**Extrait retenu:**
▬▬▬▬▬▬▬▬▬▬

Par ailleurs, l'épisode de Yozgat montre que s'enrichir en prélevant impunément le bien d'autrui a toujours été une constante de l'histoire turque. En somme une variante ottomane du complexe du coucou, cet oiseau qui ne sait pondre que dans le nid des autres. Le cas des jeunes Arméniennes prélevées pour le plaisir des officiers, introduites dans des familles musulmanes, vendues comme esclaves ou transportées vers Constantinople dans le but d'enrichir les harems ou de varier les plaisirs des bourgeois en dit long sur l'esprit de prédation qui domine cette culture. Sainte-Sophie transformée en mosquée, les Arméniens pourchassés de leurs terres, leurs biens passés dans les mains de leurs propres voisins, et maintenant entendre des auteurs, comme Sebnem Isigüzel dire : " […] la Turquie possède un héritage culturel infiniment plus grand, allant de la ville d'Éphèse, à l'ouest, jusqu'aux vestiges d'Ani, à l'est ", c'est mettre au rang de filiation culturelle des joyaux appartenant à d'autres peuples, en l'occurrence des peuples bannis comme les Grecs et les Arméniens. Outre le fait que l'on puisse rire de ce raisonnement et le pousser au point de dire qu'un jour, les Turcs implantés en Europe, ayant "minaretisé " la Tour Eiffel, pourraient l'inclure comme un héritage culturel au même titre qu'Ani et Ephèse aujourd'hui, le sophisme dont fait preuve Sebnem Isigüzel en dit long lui aussi sur le type de dialectique utilisé. L'Europe s'est construite sur l'imitation de la civilisation hellénistique en s'inspirant de ses réflexions sur la place de l'homme dans la cité, tandis que la culture turque l'ayant prise pour proie ne pouvait pas s'abaisser pour apprendre un tant soit peu à s'humaniser.
Cette tragédie de Yozgat montre aussi que le temps du génocide fut, vis-à-vis des Arméniens, un temps de non-droit. Du genre : " Puisque Dieu n'existe pas, tout est permis. " Or, c'est au nom d'Allah et du Coran, que le peuple turc a massacré ou Islamisé des Arméniens. Les Unionistes athées avaient l'art de porter à ébullition le fanatisme musulman à des fins nationales. Mais aujourd'hui, c'est un fanatisme nationaliste qui sous-tend cette volonté de ne pas vouloir admettre les faits et qui inspire à vos compatriotes l'idée que ces faits sont des inventions arméniennes. Vos propos ne flattent que les ignorants et insultent vos démocrates qui ont déjà osé accomplir le grand saut dans le noir de l'histoire ottomane et de la Turquie soi-disant moderne.

▬▬▬▬▬▬▬▬▬▬

**Données fournies:**
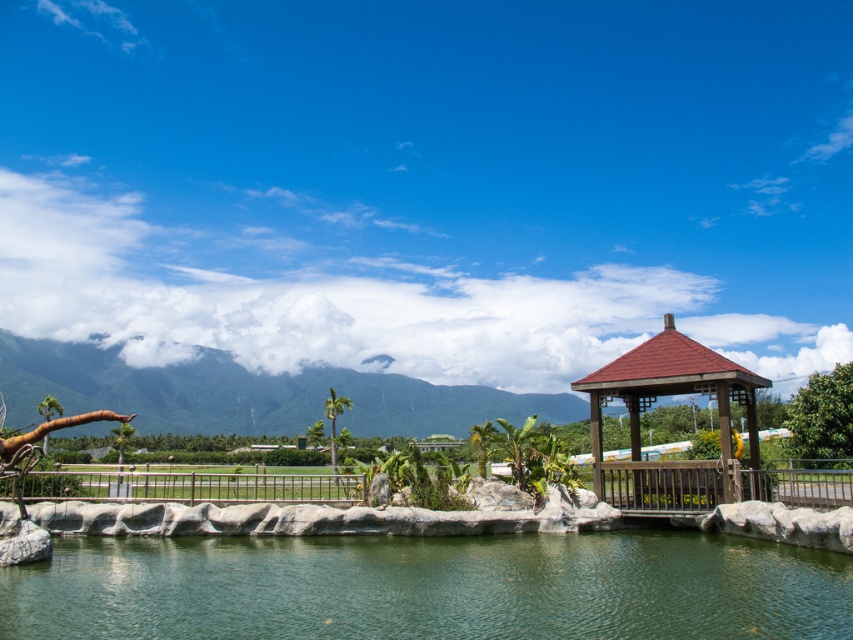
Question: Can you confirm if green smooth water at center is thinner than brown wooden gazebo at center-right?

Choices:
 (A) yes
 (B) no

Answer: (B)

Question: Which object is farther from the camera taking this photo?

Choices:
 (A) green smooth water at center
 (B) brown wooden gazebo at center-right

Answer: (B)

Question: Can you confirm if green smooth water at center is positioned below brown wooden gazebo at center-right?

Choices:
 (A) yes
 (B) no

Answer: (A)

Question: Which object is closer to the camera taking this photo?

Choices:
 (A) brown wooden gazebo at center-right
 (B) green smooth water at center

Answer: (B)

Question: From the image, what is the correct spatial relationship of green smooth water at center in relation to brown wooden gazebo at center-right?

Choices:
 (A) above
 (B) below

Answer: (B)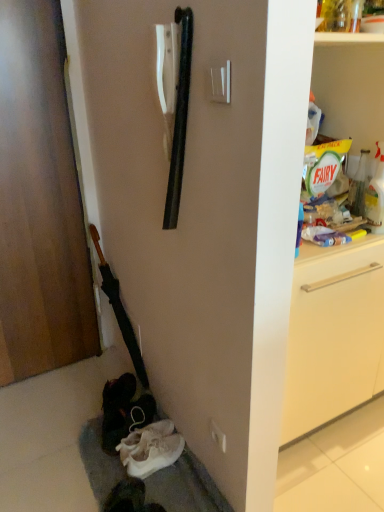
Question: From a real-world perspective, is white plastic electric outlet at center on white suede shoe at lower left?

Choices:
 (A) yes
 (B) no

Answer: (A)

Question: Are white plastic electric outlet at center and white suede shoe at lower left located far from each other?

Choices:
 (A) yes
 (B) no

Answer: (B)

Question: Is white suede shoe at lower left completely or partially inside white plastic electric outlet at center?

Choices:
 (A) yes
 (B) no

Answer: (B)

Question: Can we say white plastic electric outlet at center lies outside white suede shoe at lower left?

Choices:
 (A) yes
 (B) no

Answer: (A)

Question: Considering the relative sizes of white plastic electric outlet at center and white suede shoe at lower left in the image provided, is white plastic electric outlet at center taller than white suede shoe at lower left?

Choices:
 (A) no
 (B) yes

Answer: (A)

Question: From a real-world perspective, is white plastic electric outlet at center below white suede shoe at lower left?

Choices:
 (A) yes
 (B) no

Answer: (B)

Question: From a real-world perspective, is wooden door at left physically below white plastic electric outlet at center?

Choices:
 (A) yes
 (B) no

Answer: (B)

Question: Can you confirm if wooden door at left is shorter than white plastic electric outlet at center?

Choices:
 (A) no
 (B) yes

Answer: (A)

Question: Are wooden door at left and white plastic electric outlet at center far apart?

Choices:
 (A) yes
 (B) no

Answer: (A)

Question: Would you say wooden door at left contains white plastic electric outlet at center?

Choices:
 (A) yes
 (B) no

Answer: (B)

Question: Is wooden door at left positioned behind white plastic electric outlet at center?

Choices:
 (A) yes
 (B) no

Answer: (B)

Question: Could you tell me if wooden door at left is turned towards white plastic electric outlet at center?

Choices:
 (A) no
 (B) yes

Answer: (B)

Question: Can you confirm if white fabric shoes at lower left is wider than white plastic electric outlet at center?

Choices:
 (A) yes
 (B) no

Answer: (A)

▬▬▬▬▬▬▬▬▬▬

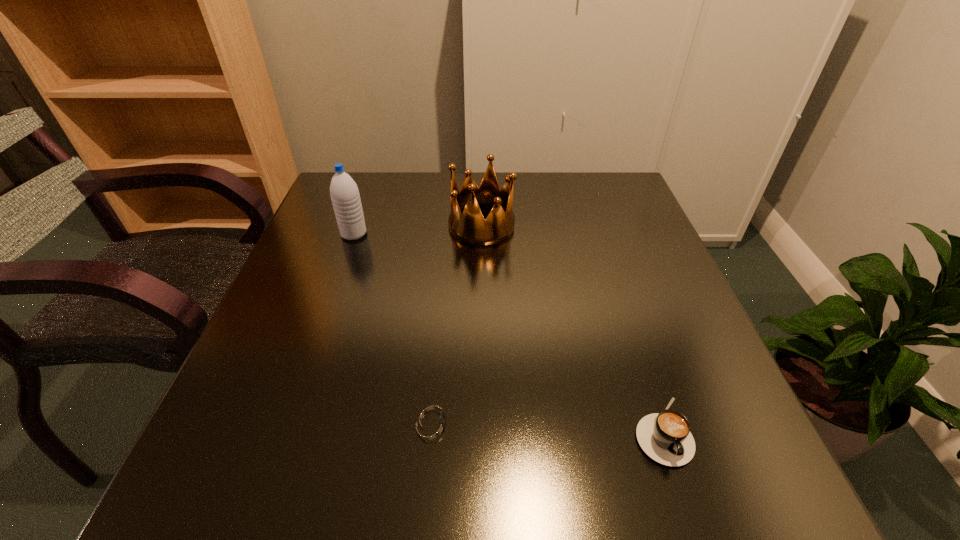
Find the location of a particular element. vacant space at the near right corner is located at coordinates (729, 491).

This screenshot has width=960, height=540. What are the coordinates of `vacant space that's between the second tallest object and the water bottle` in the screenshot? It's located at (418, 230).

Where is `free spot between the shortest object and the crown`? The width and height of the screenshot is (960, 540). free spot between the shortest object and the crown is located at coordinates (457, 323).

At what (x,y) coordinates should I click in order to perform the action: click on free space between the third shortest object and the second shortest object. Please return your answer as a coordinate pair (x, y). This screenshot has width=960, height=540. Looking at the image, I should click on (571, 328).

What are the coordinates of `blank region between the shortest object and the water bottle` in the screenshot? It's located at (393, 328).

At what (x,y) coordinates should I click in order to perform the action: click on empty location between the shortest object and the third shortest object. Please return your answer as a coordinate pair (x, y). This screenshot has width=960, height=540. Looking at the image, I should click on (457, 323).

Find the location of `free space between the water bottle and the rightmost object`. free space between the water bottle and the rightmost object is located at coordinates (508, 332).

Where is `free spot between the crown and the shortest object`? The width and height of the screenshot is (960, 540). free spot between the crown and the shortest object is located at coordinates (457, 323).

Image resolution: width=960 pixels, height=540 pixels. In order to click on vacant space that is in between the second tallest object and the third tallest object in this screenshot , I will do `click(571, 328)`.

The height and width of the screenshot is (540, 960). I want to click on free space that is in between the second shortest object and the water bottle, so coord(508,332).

▬▬▬▬▬▬▬▬▬▬

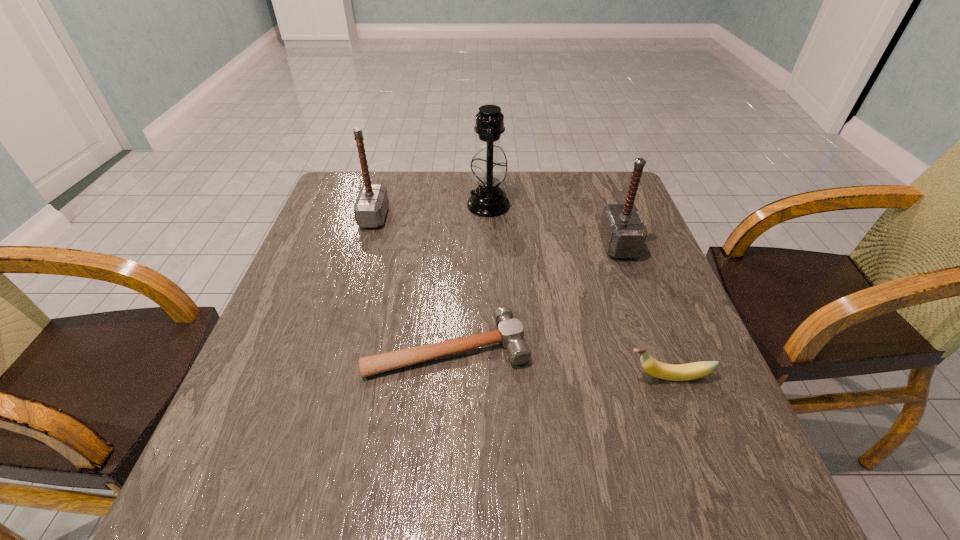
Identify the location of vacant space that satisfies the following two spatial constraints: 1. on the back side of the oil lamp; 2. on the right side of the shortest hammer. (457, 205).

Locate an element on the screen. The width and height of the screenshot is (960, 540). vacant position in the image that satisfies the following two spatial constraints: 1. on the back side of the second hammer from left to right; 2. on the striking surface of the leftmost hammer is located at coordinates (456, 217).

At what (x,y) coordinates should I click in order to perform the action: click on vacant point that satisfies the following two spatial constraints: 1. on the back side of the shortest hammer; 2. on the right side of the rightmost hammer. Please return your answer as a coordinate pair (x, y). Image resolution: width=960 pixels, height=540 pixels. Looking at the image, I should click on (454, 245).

▬▬▬▬▬▬▬▬▬▬

**Consignes:**
1 – D'après l'extrait sur la tragédie de Yozgat, au nom de quoi le peuple turc a-t-il massacré ou islamisé des Arméniens ?
2 – Recopiez fidèlement le passage de l'extrait sur la tragédie de Yozgat qui va de « Cette tragédie de » à « Turquie soi-disant moderne. ».
3 – Poursuivez la rédaction de l'extrait sur la tragédie de Yozgat à partir de sa dernière phrase.

**Réponses par consigne:**
1 – Au nom d'Allah et du Coran.

2 –
Cette tragédie de Yozgat montre aussi que le temps du génocide fut, vis-à-vis des Arméniens, un temps de non-droit. Du genre : " Puisque Dieu n'existe pas, tout est permis. " Or, c'est au nom d'Allah et du Coran, que le peuple turc a massacré ou Islamisé des Arméniens. Les Unionistes athées avaient l'art de porter à ébullition le fanatisme musulman à des fins nationales. Mais aujourd'hui, c'est un fanatisme nationaliste qui sous-tend cette volonté de ne pas vouloir admettre les faits et qui inspire à vos compatriotes l'idée que ces faits sont des inventions arméniennes. Vos propos ne flattent que les ignorants et insultent vos démocrates qui ont déjà osé accomplir le grand saut dans le noir de l'histoire ottomane et de la Turquie soi-disant moderne.

3 –
N'oubliez pas que la reconnaissance internationale du génocide est l'acte de chaque vie arménienne, de chaque souffrance arménienne, de chaque mémoire arménienne partout où les Arméniens ont essaimé à la suite du génocide. Chaque arménien est un lobby à lui tout seul, qui finance lui-même l'expression de sa propre indignation, les uns en écrivant des livres, les autres en les achetant, les uns en protestant par téléphone, les autres en manifestant dans les rues. Tous donnent une part de leur vie pour que la mémoire des génocidés de 1915 ne soit pas oubliée. Et si cette reconnaissance internationale a eu lieu, c'est que les faits ont été avérés. Et tous ces pays qui se lèvent chacun à leur tour pour reconnaître le génocide arménien de 1915, se lèvent en vous montrant du doigt. Tôt ou tard, il vous faudra céder. Tôt ou tard, il vous faudra affronter vos propres fantômes. Aujourd'hui les mémoires se réveillent, des Turcs reconnaissent avoir eu une mère arménienne. Demain, il faudra reconnaître le pire. Comme chaque famille arménienne aura été touchée par le génocide comme victime, chaque famille turque pourrait l'être comme bourreau.
De même que le christianisme a massacré au nom de Dieu jusqu'à la reconnaissance de sa faute, et de même qu'il inspire avec la civilisation grecque une Europe du Droit, on attendrait de la Turquie musulmane qu'elle rejette son passé et entre enfin dans l'ère de l'humanisme européen. Car la véritable frontière de l'Europe est celle qui sépare un territoire où la compassion est possible d'un autre où le cynisme reste toujours actif. Le vôtre, Monsieur Ali Birand.
Porter des vêtements européens volés sur des gens que vous venez de tuer ne fait pas de vous un Européen. Mais un praticien du mensonge. Si vous avez raté un train, Monsieur Ali Birand, ce n'est pas celui du mensonge agissant auquel vous conviez encore vos compatriotes. Non, Monsieur, c'est le train de la conscience européenne que vous avez raté, une fois de plus.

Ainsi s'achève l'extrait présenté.